◆ Directions: Rewrite the lines from the one holding "phylum: Arthropoda" through the end of the data, inclusive, putting "species" in place of "scientific name" and leaving everything else unchanged.

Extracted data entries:
==*==

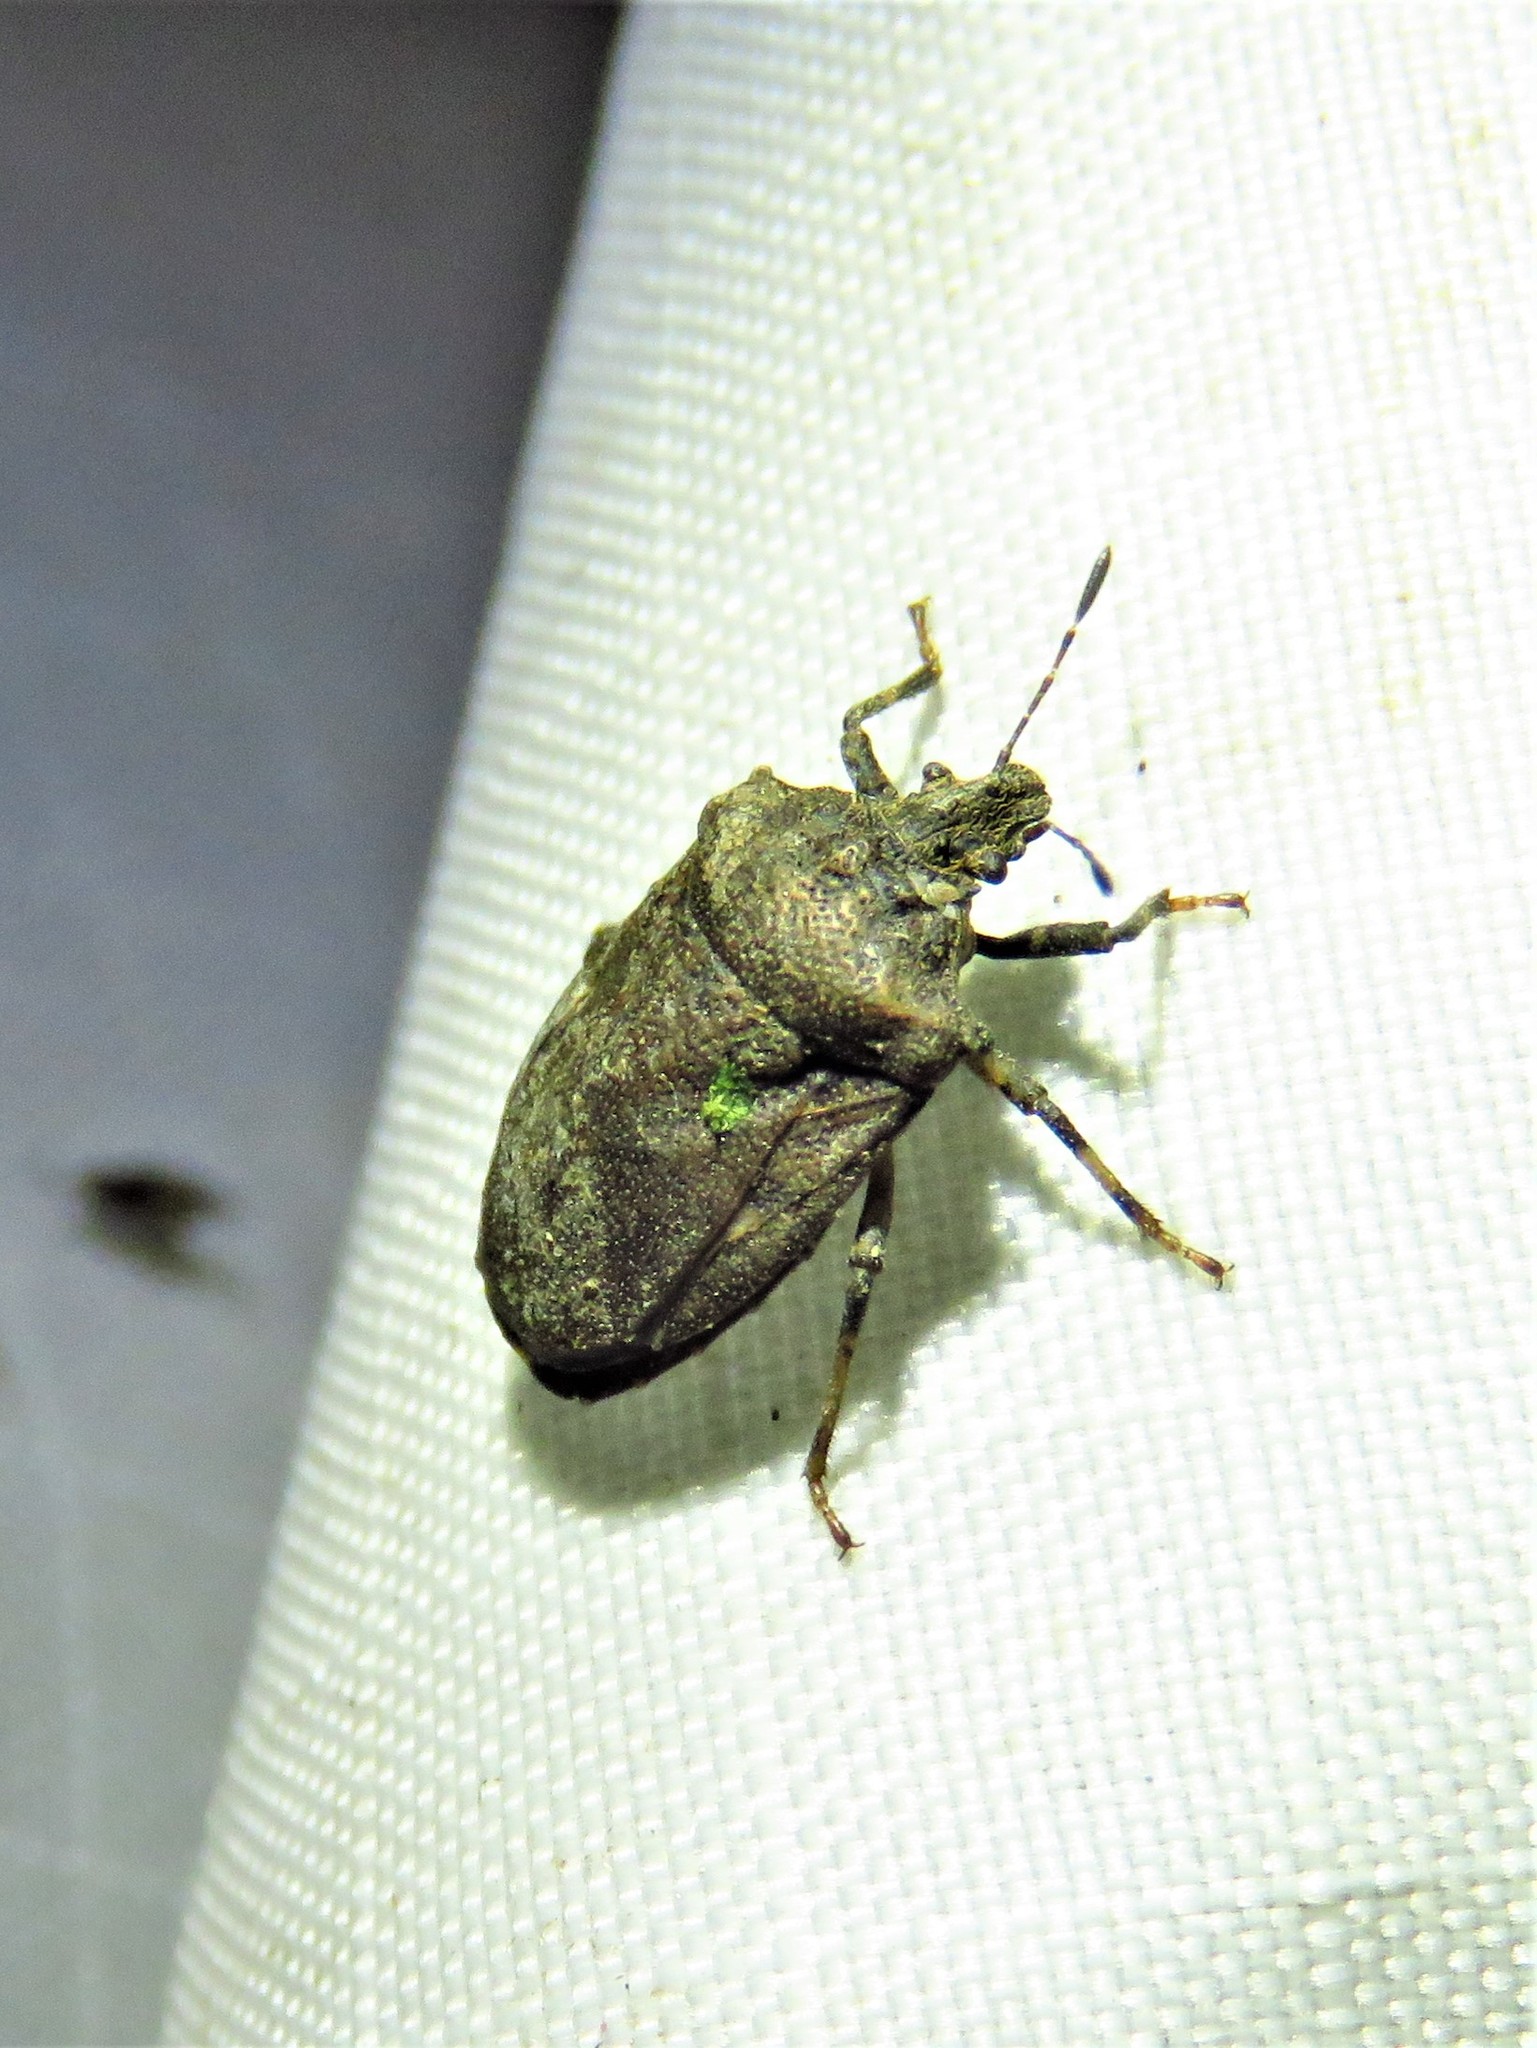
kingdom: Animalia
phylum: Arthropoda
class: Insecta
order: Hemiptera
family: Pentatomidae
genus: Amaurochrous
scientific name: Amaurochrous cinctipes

==*==

◆ Answer to this exercise:
phylum: Arthropoda
class: Insecta
order: Hemiptera
family: Pentatomidae
genus: Amaurochrous
species: Amaurochrous cinctipes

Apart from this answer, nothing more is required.